__TO DO__
Turn the listing below into a JSON list of strings, one string per line, with blank lines and pictures left out.

__DATA TO EXAMINE__
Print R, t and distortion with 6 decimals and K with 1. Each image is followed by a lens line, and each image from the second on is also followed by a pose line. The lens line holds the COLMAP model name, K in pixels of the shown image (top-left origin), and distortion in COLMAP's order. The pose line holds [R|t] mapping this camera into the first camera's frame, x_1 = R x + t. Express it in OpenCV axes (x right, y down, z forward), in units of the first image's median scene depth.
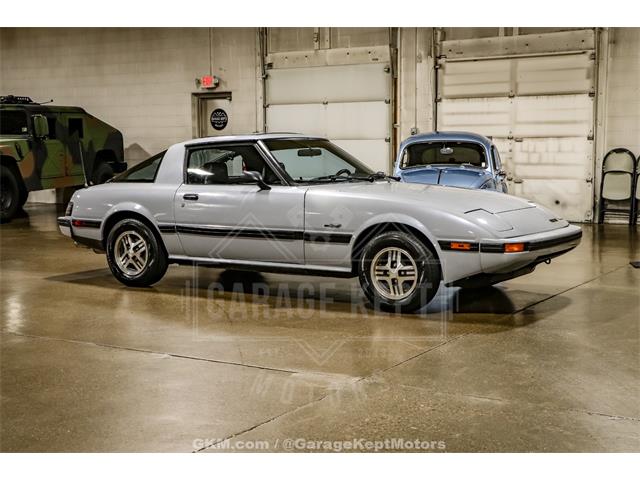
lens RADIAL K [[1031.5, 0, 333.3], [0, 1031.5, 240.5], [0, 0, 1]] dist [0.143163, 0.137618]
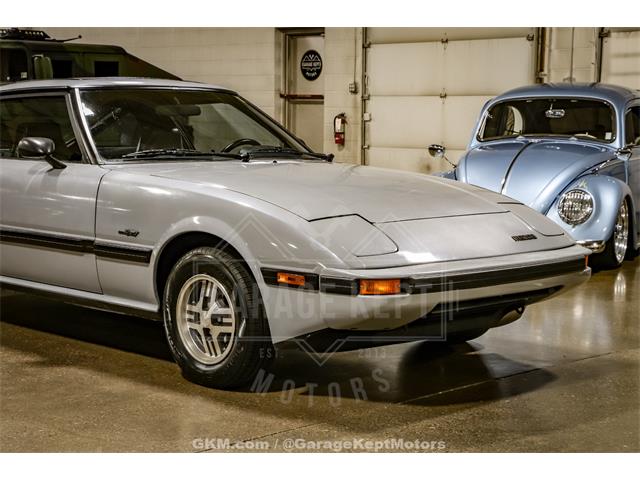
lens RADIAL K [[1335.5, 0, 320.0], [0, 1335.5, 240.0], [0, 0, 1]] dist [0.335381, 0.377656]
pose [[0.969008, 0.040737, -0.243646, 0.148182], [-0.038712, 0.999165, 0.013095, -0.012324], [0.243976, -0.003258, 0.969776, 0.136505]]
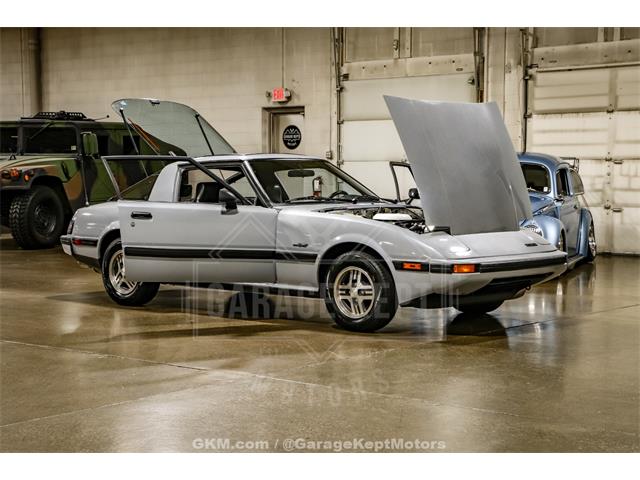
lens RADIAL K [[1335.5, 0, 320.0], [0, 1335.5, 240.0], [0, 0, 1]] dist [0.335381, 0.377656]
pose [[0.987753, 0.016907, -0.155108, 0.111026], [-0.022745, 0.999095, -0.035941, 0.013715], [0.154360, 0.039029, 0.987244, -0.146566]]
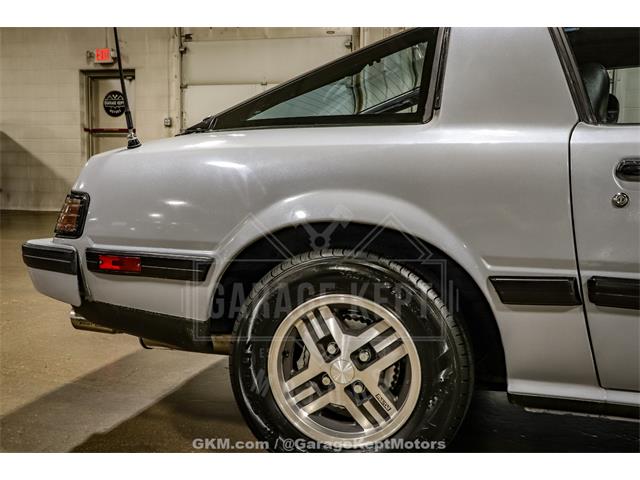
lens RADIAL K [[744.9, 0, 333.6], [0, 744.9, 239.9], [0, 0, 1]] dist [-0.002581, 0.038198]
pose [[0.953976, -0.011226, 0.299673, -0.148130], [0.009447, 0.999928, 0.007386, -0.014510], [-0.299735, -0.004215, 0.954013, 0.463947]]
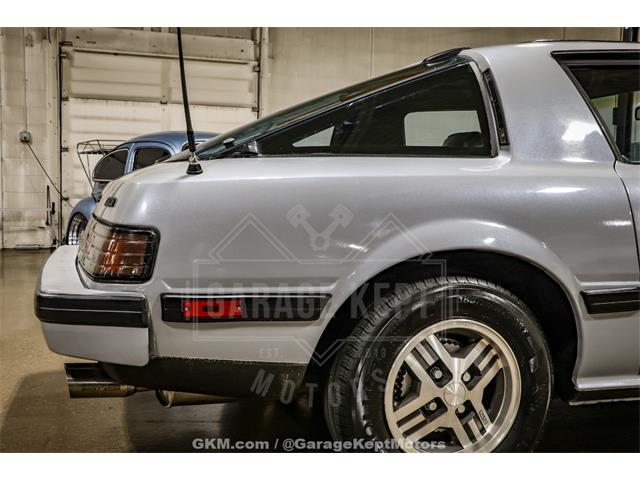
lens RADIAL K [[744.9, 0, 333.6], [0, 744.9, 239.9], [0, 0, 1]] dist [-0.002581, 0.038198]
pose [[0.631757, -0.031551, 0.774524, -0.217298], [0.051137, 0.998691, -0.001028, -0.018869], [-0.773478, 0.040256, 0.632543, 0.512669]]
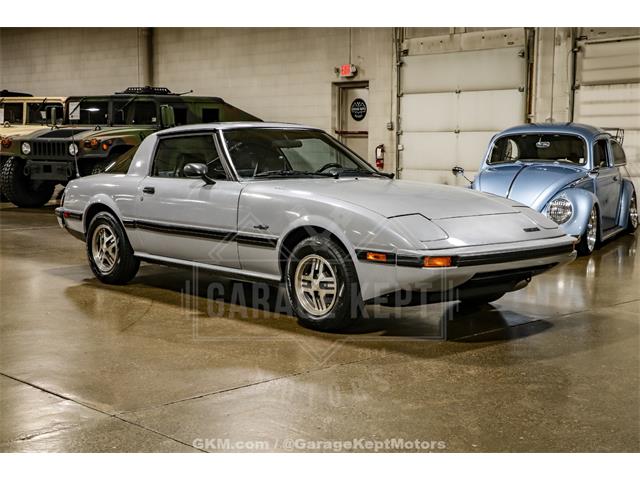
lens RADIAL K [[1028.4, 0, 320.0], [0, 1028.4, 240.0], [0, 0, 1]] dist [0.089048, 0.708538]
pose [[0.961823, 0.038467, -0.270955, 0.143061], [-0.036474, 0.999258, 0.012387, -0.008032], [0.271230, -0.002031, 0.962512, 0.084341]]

__TASK RESPONSE__
[
  "Print R, t and distortion with 6 decimals and K with 1. Each image is followed by a lens line, and each image from the second on is also followed by a pose line. The lens line holds the COLMAP model name, K in pixels of the shown image (top-left origin), and distortion in COLMAP's order. The pose line holds [R|t] mapping this camera into the first camera's frame, x_1 = R x + t. Express it in OpenCV axes (x right, y down, z forward), in units of the first image's median scene depth.",
  "lens RADIAL K [[1031.5, 0, 333.3], [0, 1031.5, 240.5], [0, 0, 1]] dist [0.143163, 0.137618]",
  "lens RADIAL K [[1335.5, 0, 320.0], [0, 1335.5, 240.0], [0, 0, 1]] dist [0.335381, 0.377656]",
  "pose [[0.969008, 0.040737, -0.243646, 0.148182], [-0.038712, 0.999165, 0.013095, -0.012324], [0.243976, -0.003258, 0.969776, 0.136505]]",
  "lens RADIAL K [[1335.5, 0, 320.0], [0, 1335.5, 240.0], [0, 0, 1]] dist [0.335381, 0.377656]",
  "pose [[0.987753, 0.016907, -0.155108, 0.111026], [-0.022745, 0.999095, -0.035941, 0.013715], [0.154360, 0.039029, 0.987244, -0.146566]]",
  "lens RADIAL K [[744.9, 0, 333.6], [0, 744.9, 239.9], [0, 0, 1]] dist [-0.002581, 0.038198]",
  "pose [[0.953976, -0.011226, 0.299673, -0.148130], [0.009447, 0.999928, 0.007386, -0.014510], [-0.299735, -0.004215, 0.954013, 0.463947]]",
  "lens RADIAL K [[744.9, 0, 333.6], [0, 744.9, 239.9], [0, 0, 1]] dist [-0.002581, 0.038198]",
  "pose [[0.631757, -0.031551, 0.774524, -0.217298], [0.051137, 0.998691, -0.001028, -0.018869], [-0.773478, 0.040256, 0.632543, 0.512669]]",
  "lens RADIAL K [[1028.4, 0, 320.0], [0, 1028.4, 240.0], [0, 0, 1]] dist [0.089048, 0.708538]",
  "pose [[0.961823, 0.038467, -0.270955, 0.143061], [-0.036474, 0.999258, 0.012387, -0.008032], [0.271230, -0.002031, 0.962512, 0.084341]]"
]